The records that follow must all be duplicated exactly.

[Opening PROVIDED INFORMATION section]

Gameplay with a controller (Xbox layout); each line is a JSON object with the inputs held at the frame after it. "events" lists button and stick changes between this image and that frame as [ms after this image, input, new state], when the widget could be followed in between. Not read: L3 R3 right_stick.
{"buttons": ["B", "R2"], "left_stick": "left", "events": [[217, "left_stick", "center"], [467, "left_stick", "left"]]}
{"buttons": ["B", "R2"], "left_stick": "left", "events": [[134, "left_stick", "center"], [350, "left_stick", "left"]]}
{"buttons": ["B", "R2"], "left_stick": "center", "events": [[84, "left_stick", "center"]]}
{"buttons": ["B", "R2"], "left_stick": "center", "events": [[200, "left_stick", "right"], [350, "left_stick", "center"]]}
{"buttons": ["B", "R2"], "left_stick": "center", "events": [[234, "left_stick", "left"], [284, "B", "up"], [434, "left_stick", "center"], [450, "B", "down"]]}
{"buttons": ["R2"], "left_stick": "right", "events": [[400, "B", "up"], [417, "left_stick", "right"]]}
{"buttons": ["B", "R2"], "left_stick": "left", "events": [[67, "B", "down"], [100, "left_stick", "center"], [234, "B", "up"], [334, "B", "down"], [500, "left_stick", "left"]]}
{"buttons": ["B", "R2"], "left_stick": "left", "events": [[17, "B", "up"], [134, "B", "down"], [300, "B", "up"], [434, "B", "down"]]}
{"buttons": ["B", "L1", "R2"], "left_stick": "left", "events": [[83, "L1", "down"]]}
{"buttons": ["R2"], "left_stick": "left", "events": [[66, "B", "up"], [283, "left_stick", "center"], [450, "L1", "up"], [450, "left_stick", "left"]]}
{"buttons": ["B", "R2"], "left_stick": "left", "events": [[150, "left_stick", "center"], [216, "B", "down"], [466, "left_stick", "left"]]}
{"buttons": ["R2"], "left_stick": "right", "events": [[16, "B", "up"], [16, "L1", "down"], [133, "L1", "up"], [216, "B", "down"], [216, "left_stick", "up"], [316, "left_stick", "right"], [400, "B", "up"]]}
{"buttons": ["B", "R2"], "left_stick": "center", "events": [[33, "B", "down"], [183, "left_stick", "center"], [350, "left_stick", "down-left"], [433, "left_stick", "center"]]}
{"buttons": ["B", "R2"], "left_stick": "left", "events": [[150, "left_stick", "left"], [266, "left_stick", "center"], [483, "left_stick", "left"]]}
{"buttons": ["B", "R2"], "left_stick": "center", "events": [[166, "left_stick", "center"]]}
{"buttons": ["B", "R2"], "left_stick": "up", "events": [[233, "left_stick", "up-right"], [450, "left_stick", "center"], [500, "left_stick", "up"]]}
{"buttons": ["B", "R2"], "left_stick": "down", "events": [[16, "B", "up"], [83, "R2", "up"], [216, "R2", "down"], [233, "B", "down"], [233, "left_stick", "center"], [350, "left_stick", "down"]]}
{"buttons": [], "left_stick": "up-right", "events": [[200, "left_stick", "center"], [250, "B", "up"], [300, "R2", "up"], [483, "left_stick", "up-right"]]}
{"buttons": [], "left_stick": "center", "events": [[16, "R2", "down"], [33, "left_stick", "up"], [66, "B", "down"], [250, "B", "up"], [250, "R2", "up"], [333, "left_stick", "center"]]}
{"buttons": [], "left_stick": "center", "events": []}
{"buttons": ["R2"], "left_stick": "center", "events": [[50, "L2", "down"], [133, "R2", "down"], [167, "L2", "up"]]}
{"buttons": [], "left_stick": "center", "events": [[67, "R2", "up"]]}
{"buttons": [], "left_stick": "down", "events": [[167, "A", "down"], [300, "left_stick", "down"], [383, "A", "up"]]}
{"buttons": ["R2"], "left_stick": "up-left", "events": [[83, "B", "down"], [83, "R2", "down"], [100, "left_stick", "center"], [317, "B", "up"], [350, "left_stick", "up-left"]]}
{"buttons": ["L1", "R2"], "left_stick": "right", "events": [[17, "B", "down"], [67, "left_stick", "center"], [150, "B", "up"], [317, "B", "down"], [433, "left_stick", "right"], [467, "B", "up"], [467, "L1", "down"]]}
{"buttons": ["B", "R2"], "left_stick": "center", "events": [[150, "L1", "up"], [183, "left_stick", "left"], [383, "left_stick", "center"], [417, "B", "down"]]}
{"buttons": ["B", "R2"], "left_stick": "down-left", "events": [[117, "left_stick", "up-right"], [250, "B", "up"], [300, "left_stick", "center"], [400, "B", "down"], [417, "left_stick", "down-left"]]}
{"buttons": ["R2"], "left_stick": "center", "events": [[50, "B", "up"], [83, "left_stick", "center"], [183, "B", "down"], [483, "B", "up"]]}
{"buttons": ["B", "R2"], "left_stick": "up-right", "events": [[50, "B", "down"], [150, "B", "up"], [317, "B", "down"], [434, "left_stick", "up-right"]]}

[Closing PROVIDED INFORMATION section]

▶ _ANSWER BOX_
Gameplay with a controller (Xbox layout); each line is a JSON object with the inputs held at the frame after it. "events" lists button and stick changes between this image and that frame as [ms after this image, input, new state], when the widget could be followed in between. Not read: L3 R3 right_stick.
{"buttons": ["B", "R2"], "left_stick": "left", "events": [[217, "left_stick", "center"], [467, "left_stick", "left"]]}
{"buttons": ["B", "R2"], "left_stick": "left", "events": [[134, "left_stick", "center"], [350, "left_stick", "left"]]}
{"buttons": ["B", "R2"], "left_stick": "center", "events": [[84, "left_stick", "center"]]}
{"buttons": ["B", "R2"], "left_stick": "center", "events": [[200, "left_stick", "right"], [350, "left_stick", "center"]]}
{"buttons": ["B", "R2"], "left_stick": "center", "events": [[234, "left_stick", "left"], [284, "B", "up"], [434, "left_stick", "center"], [450, "B", "down"]]}
{"buttons": ["R2"], "left_stick": "right", "events": [[400, "B", "up"], [417, "left_stick", "right"]]}
{"buttons": ["B", "R2"], "left_stick": "left", "events": [[67, "B", "down"], [100, "left_stick", "center"], [234, "B", "up"], [334, "B", "down"], [500, "left_stick", "left"]]}
{"buttons": ["B", "R2"], "left_stick": "left", "events": [[17, "B", "up"], [134, "B", "down"], [300, "B", "up"], [434, "B", "down"]]}
{"buttons": ["B", "L1", "R2"], "left_stick": "left", "events": [[83, "L1", "down"]]}
{"buttons": ["R2"], "left_stick": "left", "events": [[66, "B", "up"], [283, "left_stick", "center"], [450, "L1", "up"], [450, "left_stick", "left"]]}
{"buttons": ["B", "R2"], "left_stick": "left", "events": [[150, "left_stick", "center"], [216, "B", "down"], [466, "left_stick", "left"]]}
{"buttons": ["R2"], "left_stick": "right", "events": [[16, "B", "up"], [16, "L1", "down"], [133, "L1", "up"], [216, "B", "down"], [216, "left_stick", "up"], [316, "left_stick", "right"], [400, "B", "up"]]}
{"buttons": ["B", "R2"], "left_stick": "center", "events": [[33, "B", "down"], [183, "left_stick", "center"], [350, "left_stick", "down-left"], [433, "left_stick", "center"]]}
{"buttons": ["B", "R2"], "left_stick": "left", "events": [[150, "left_stick", "left"], [266, "left_stick", "center"], [483, "left_stick", "left"]]}
{"buttons": ["B", "R2"], "left_stick": "center", "events": [[166, "left_stick", "center"]]}
{"buttons": ["B", "R2"], "left_stick": "up", "events": [[233, "left_stick", "up-right"], [450, "left_stick", "center"], [500, "left_stick", "up"]]}
{"buttons": ["B", "R2"], "left_stick": "down", "events": [[16, "B", "up"], [83, "R2", "up"], [216, "R2", "down"], [233, "B", "down"], [233, "left_stick", "center"], [350, "left_stick", "down"]]}
{"buttons": [], "left_stick": "up-right", "events": [[200, "left_stick", "center"], [250, "B", "up"], [300, "R2", "up"], [483, "left_stick", "up-right"]]}
{"buttons": [], "left_stick": "center", "events": [[16, "R2", "down"], [33, "left_stick", "up"], [66, "B", "down"], [250, "B", "up"], [250, "R2", "up"], [333, "left_stick", "center"]]}
{"buttons": [], "left_stick": "center", "events": []}
{"buttons": ["R2"], "left_stick": "center", "events": [[50, "L2", "down"], [133, "R2", "down"], [167, "L2", "up"]]}
{"buttons": [], "left_stick": "center", "events": [[67, "R2", "up"]]}
{"buttons": [], "left_stick": "down", "events": [[167, "A", "down"], [300, "left_stick", "down"], [383, "A", "up"]]}
{"buttons": ["R2"], "left_stick": "up-left", "events": [[83, "B", "down"], [83, "R2", "down"], [100, "left_stick", "center"], [317, "B", "up"], [350, "left_stick", "up-left"]]}
{"buttons": ["L1", "R2"], "left_stick": "right", "events": [[17, "B", "down"], [67, "left_stick", "center"], [150, "B", "up"], [317, "B", "down"], [433, "left_stick", "right"], [467, "B", "up"], [467, "L1", "down"]]}
{"buttons": ["B", "R2"], "left_stick": "center", "events": [[150, "L1", "up"], [183, "left_stick", "left"], [383, "left_stick", "center"], [417, "B", "down"]]}
{"buttons": ["B", "R2"], "left_stick": "down-left", "events": [[117, "left_stick", "up-right"], [250, "B", "up"], [300, "left_stick", "center"], [400, "B", "down"], [417, "left_stick", "down-left"]]}
{"buttons": ["R2"], "left_stick": "center", "events": [[50, "B", "up"], [83, "left_stick", "center"], [183, "B", "down"], [483, "B", "up"]]}
{"buttons": ["B", "R2"], "left_stick": "up-right", "events": [[50, "B", "down"], [150, "B", "up"], [317, "B", "down"], [434, "left_stick", "up-right"]]}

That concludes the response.